Dark Days
Speaker: Darlene Sala | Series: Encouraging Words
I’m always fascinated to listen to people tell how God met them at their point of desperation. Take the Elegados, for instance. In his work for the copper and gold mines during the Japanese occupation of the Philippines, Mr. Elegado had the only car allowed to go back and forth to the mines near Baguio. In order to be permitted to pass check points he had to have a Japanese sticker on the car.
Eventually, however, he was arrested by the Japanese and taken to Manila to prison. For months his wife left their three children every weekend to search for her husband. Being a nurse, she knew that if she did not find him he would die, for he could not survive indefinitely on the daily ration of one bowl of rice and a lump of sugar or salt. Her heart cried out, “If there is a God–if You are really alive–help me.”

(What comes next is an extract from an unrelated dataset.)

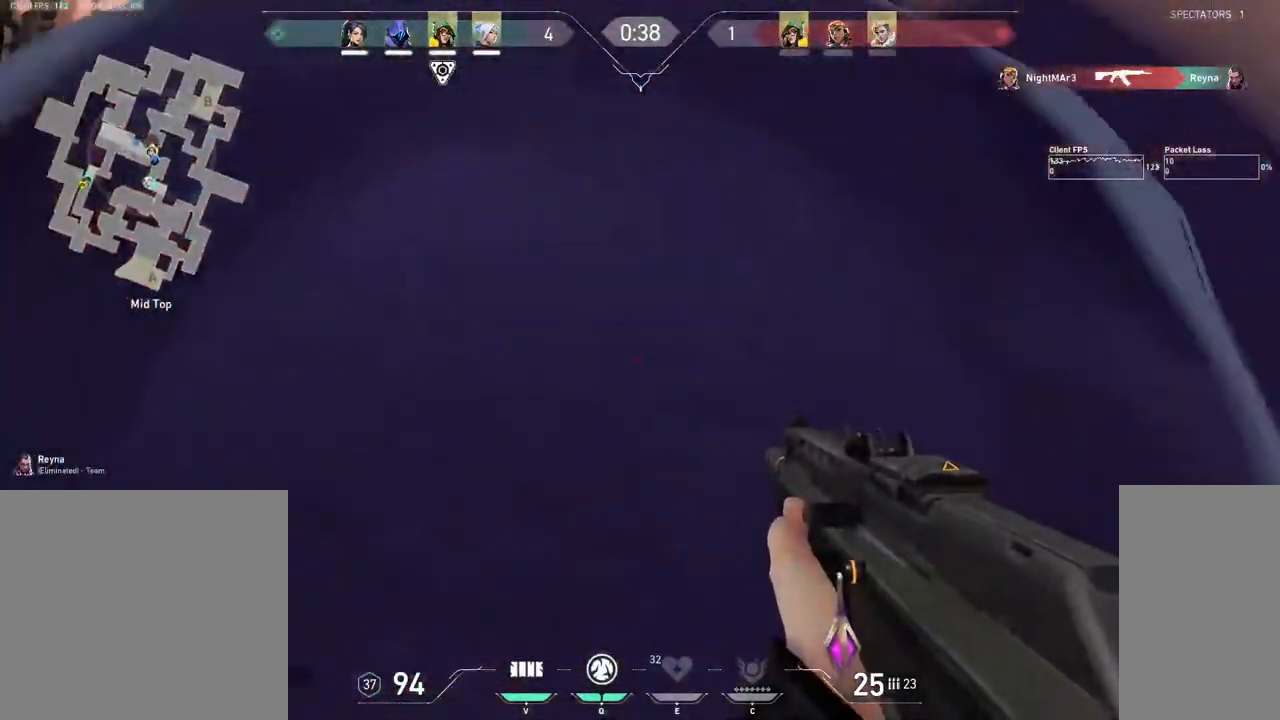
{"keys": ["a", "w"], "mouse": [], "events": [[150, "a", "up"], [383, "a", "down"]]}
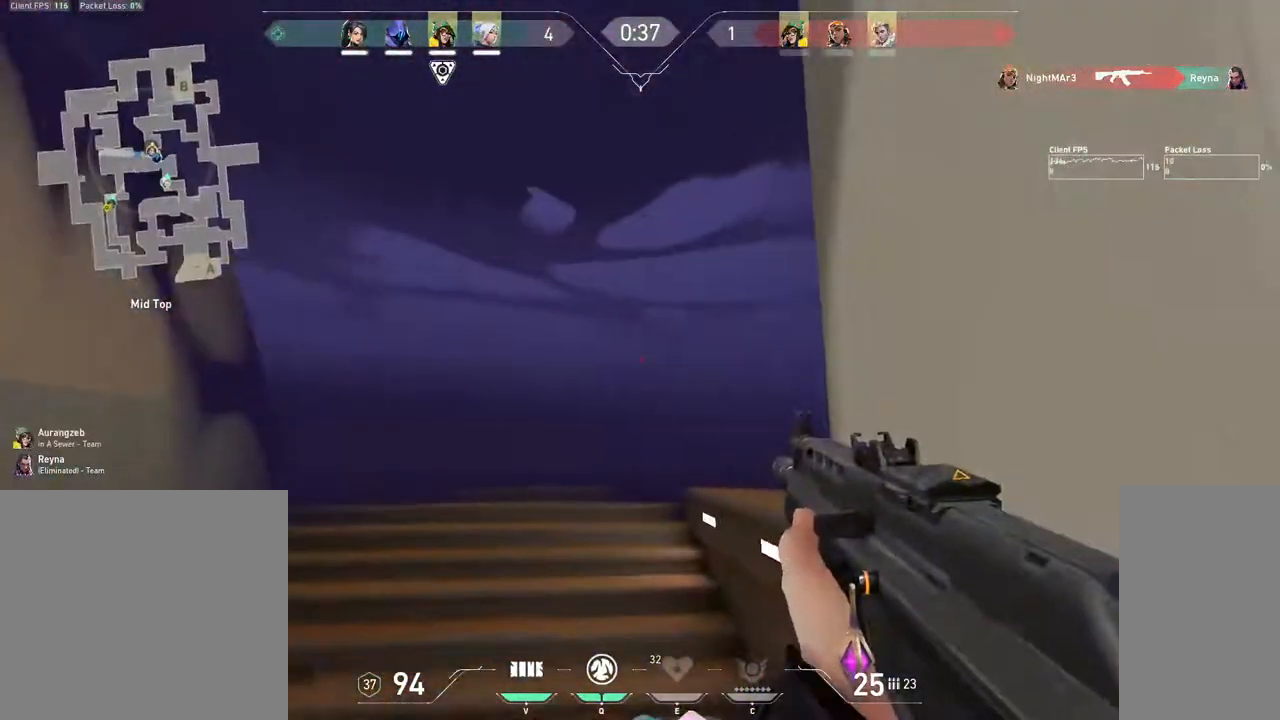
{"keys": ["a"], "mouse": [], "events": [[217, "w", "up"]]}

At the end of eight months of searching, she found him and began to bring
food to him. God preserved his life through two more years of imprisonment in that dark place, and ever since that time she and her husband have been dedicated to doing all they can for the Lord, who literally gave them back their lives.
There is a postscript to the story. The Japanese imprisonment, horrible as it was, saved Mr. Elegado’s life. For immediately after he was arrested, the Filipino guerrillas came through the area to kill him. The sticker on his car to them meant cooperation with the enemy. But Mr. Elegado was safe in prison.
When we are in a very dark place, perhaps the darkness is only the shadow of God’s hand shielding us from greater danger. Psalm 91 says, “He who dwells in the shelter of the Most High will rest in the shadow of the Almighty. He will cover you with his feathers, and under his wings you will find refuge” (vss. 1 and 4).